[Your instructions]
Your output should repeat the entries below exactly. It should contain no images.

※

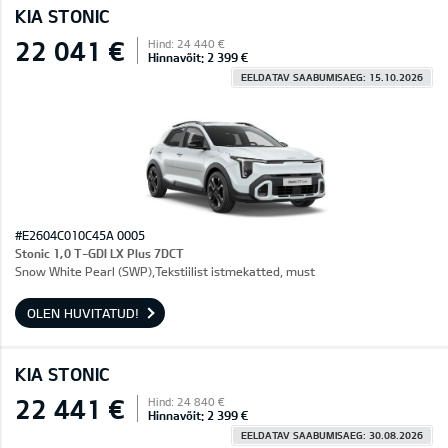
KIA STONIC
22 041 €
Hind: 24 440 €
Hinnavõit: 2 399 €
EELDATAV SAABUMISAEG: 15.10.2026
#E2604C010C45A 0005
Stonic 1,0 T-GDI LX Plus 7DCT
Snow White Pearl (SWP),Tekstiilist istmekatted, must
OLEN HUVITATUD!
KIA STONIC
22 441 €
Hind: 24 840 €
Hinnavõit: 2 399 €
EELDATAV SAABUMISAEG: 30.08.2026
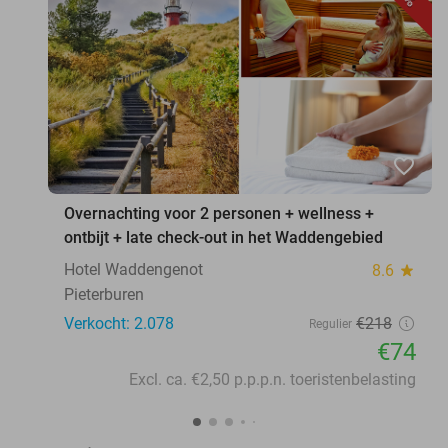
favorite_border
Overnachting voor 2 personen + wellness +
ontbijt + late check-out in het Waddengebied
Hotel Waddengenot
8.6
star
Pieterburen
Verkocht: 2.078
€218
Regulier
€74
Excl. ca. €2,50 p.p.p.n. toeristenbelasting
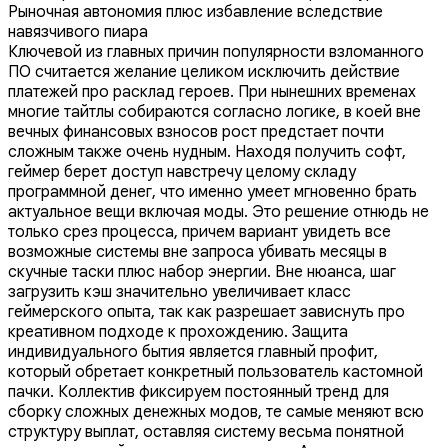
Рыночная автономия плюс избавление вследствие
навязчивого пиара
Ключевой из главных причин популярности взломанного
ПО считается желание целиком исключить действие
платежей про расклад героев. При нынешних временах
многие тайтлы собираются согласно логике, в коей вне
вечных финансовых взносов рост предстает почти
сложным также очень нудным. Находя получить софт,
геймер берет доступ навстречу целому складу
программной денег, что именно умеет мгновенно брать
актуальное вещи включая моды. Это решение отнюдь не
только срез процесса, причем вариант увидеть все
возможные системы вне запроса убивать месяцы в
скучные таски плюс набор энергии. Вне нюанса, шаг
загрузить кэш значительно увеличивает класс
геймерского опыта, так как разрешает зависнуть про
креативном подходе к прохождению. Защита
индивидуального бытия является главный профит,
который обретает конкретный пользователь кастомной
пачки. Коллектив фиксируем постоянный тренд для
сборку сложных денежных модов, те самые меняют всю
структуру выплат, оставляя систему весьма понятной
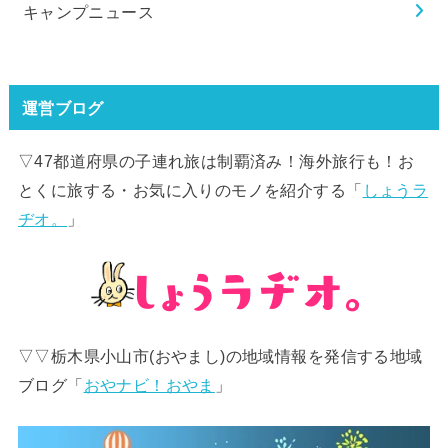
キャンプニュース
運営ブログ
▽47都道府県の子連れ旅は制覇済み！海外旅行も！お
とくに旅する・お気に入りのモノを紹介する「
しょうラ
ヂオ。
」
▽▽栃木県小山市(おやまし)の地域情報を発信する地域
ブログ「
おやナビ！おやま
」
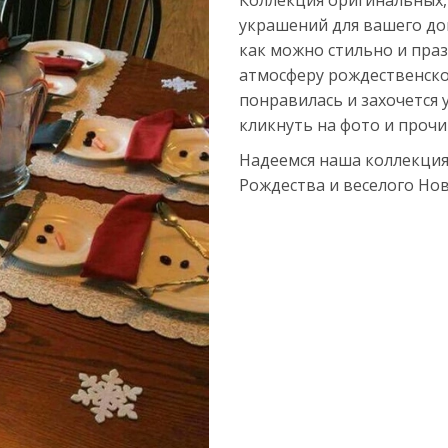
Коллекция оригинальных,
украшений для вашего до
как можно стильно и пра
атмосферу рождественского
понравилась и захочется 
кликнуть на фото и прочи
Надеемся наша коллекция
Рождества и веселого Нов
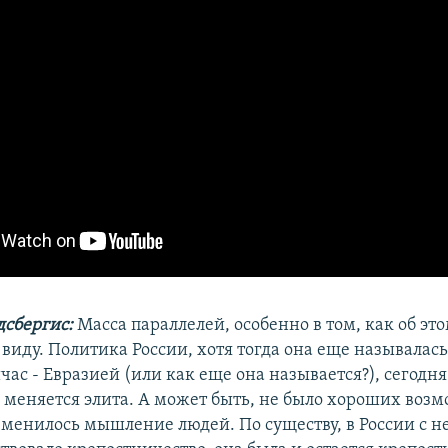
дсбергис:
Масса параллелей, особенно в том, как об эт
 виду. Политика России, хотя тогда она еще называлас
час - Евразией (или как еще она называется?), сегодня
е меняется элита. А может быть, не было хороших воз
изменилось мышление людей. По существу, в России с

※

[Answer box]
KIA STONIC
22 041 €
Hind: 24 440 €
Hinnavõit: 2 399 €
EELDATAV SAABUMISAEG: 15.10.2026
#E2604C010C45A 0005
Stonic 1,0 T-GDI LX Plus 7DCT
Snow White Pearl (SWP),Tekstiilist istmekatted, must
OLEN HUVITATUD!
KIA STONIC
22 441 €
Hind: 24 840 €
Hinnavõit: 2 399 €
EELDATAV SAABUMISAEG: 30.08.2026
favorite_border
Overnachting voor 2 personen + wellness +
ontbijt + late check-out in het Waddengebied
Hotel Waddengenot
8.6
star
Pieterburen
Verkocht: 2.078
€218
Regulier
€74
Excl. ca. €2,50 p.p.p.n. toeristenbelasting
Рыночная автономия плюс избавление вследствие
навязчивого пиара
Ключевой из главных причин популярности взломанного
ПО считается желание целиком исключить действие
платежей про расклад героев. При нынешних временах
многие тайтлы собираются согласно логике, в коей вне
вечных финансовых взносов рост предстает почти
сложным также очень нудным. Находя получить софт,
геймер берет доступ навстречу целому складу
программной денег, что именно умеет мгновенно брать
актуальное вещи включая моды. Это решение отнюдь не
только срез процесса, причем вариант увидеть все
возможные системы вне запроса убивать месяцы в
скучные таски плюс набор энергии. Вне нюанса, шаг
загрузить кэш значительно увеличивает класс
геймерского опыта, так как разрешает зависнуть про
креативном подходе к прохождению. Защита
индивидуального бытия является главный профит,
который обретает конкретный пользователь кастомной
пачки. Коллектив фиксируем постоянный тренд для
сборку сложных денежных модов, те самые меняют всю
структуру выплат, оставляя систему весьма понятной
キャンプニュース
運営ブログ
▽47都道府県の子連れ旅は制覇済み！海外旅行も！お
とくに旅する・お気に入りのモノを紹介する「
しょうラ
ヂオ。
」
▽▽栃木県小山市(おやまし)の地域情報を発信する地域
ブログ「
おやナビ！おやま
」
Коллекция оригинальных,
украшений для вашего до
как можно стильно и пра
атмосферу рождественского
понравилась и захочется 
кликнуть на фото и прочи
Надеемся наша коллекция
Рождества и веселого Нов
дсбергис:
Масса параллелей, особенно в том, как об эт
 виду. Политика России, хотя тогда она еще называлас
час - Евразией (или как еще она называется?), сегодня
е меняется элита. А может быть, не было хороших воз
изменилось мышление людей. По существу, в России с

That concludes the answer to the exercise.